En ce mois de mai, les conférences de presse se multiplient dans les théâtres romands. Les directeurs présentent leur saison, à l’image d’Hervé Loichemol la semaine passée à la Comédie. Que disent ces shows?

La conférence de presse au théâtre est devenue un spectacle en soi. Quand un directeur annonce une saison, il ne communique pas seulement, il met en scène une idée du théâtre, il indique encore un esprit, celui qu’il veut voir régner dans sa maison. Mardi, Hervé Loichemol, nouveau directeur de la Comédie, s’est livré à l’exercice pour la première fois. Sur une estrade, devant une centaine de spectateurs, journalistes, artistes, édiles, il a orchestré sa pièce.

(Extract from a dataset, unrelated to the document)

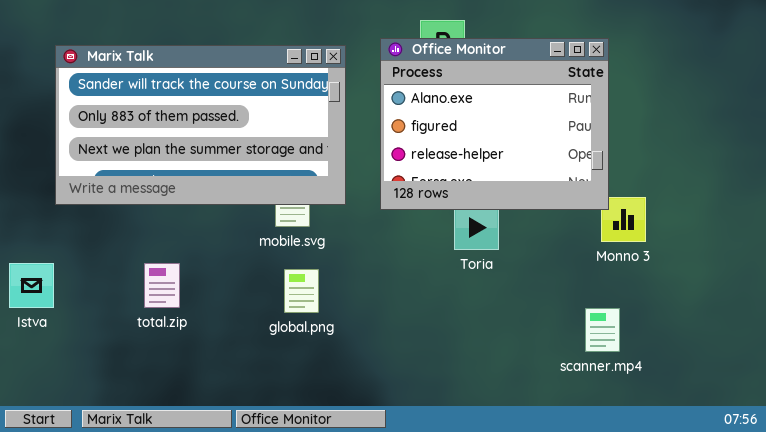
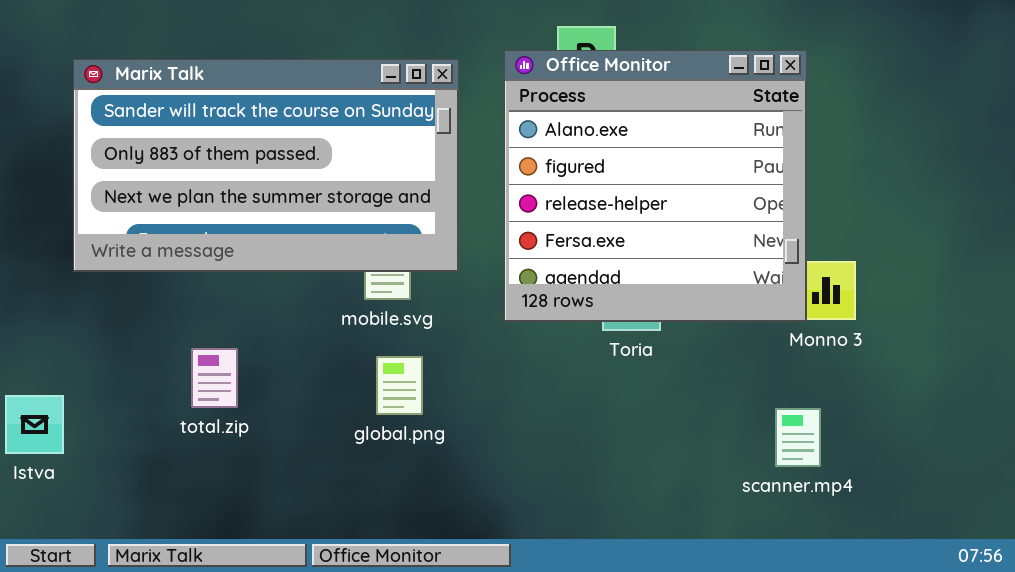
Office Monitor: [380,38,609,210] -> [504,50,807,322], resized
Istva: [9,263,54,308] -> [5,395,64,454], moved

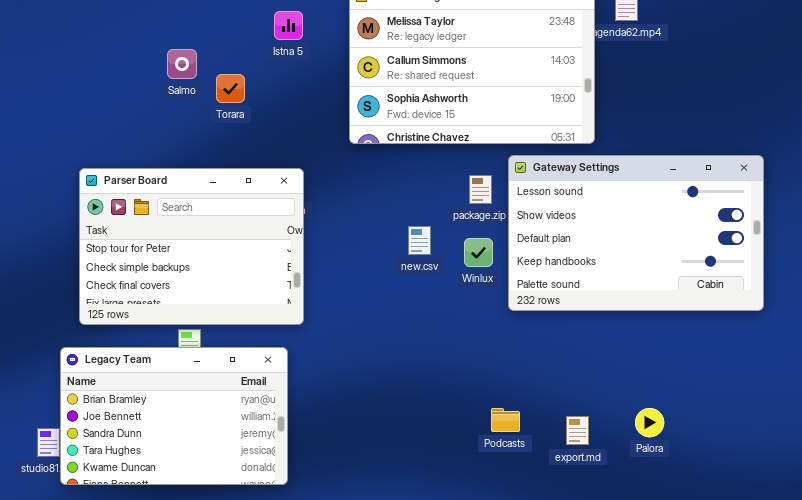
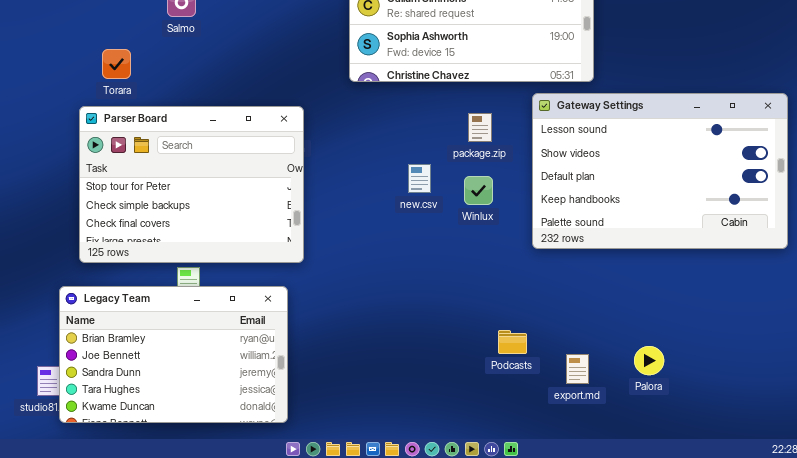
Torara: [216,74,245,103] -> [102,49,131,79], moved
Gateway Settings: [508,155,764,311] -> [532,93,788,249], moved
Podcasts: [491,408,520,432] -> [498,330,527,354], moved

Il a fait monter sur les tréteaux les créateurs; il s’est improvisé journaliste; il a ménagé ses effets pendant presque deux heures, une performance en soi. Le show s’apparentait à une grand-messe.

Ce moment m’a rappelé un autre. Au mois de juin 1989, le metteur en scène genevois Claude Stratz, 42 ans, prenait la direction de la Comédie. Il invitait spectateurs et journalistes à découvrir sa saison inaugurale, dans une petite cour ensoleillée, derrière le théâtre. Dans un haut-parleur – ou était-ce un transistor? – passait une chanson de Paolo Conte, «Comedia». Cet après-midi-là, il y avait un air de vacances en Toscane qui faisait oublier l’importance du moment. Claude Stratz succédait à Benno Besson, qui avait donné à la maison une dimension européenne. Le novice devait faire ses preuves. Il était entouré de quatre metteurs en scène, dont Hervé Loichemol, qui avaient en commun d’avoir 40 ans. Claude Stratz les a présentés comme on présente des amis à d’autres amis, avec ce mélange d’enthousiasme et d’inquiétude qui le caractérisait parfois.

Que disent ces deux séquences, celle de 1989, celle de l’autre jour? Que le théâtre aspire aujourd’hui à donner une autre image de lui-même: dans la représentation de soi, il est plus solennel, plus soucieux de marquer sa légitimité auprès des politiques, moins artiste, surtout. Paolo Conte, lui, chante toujours «Comedia».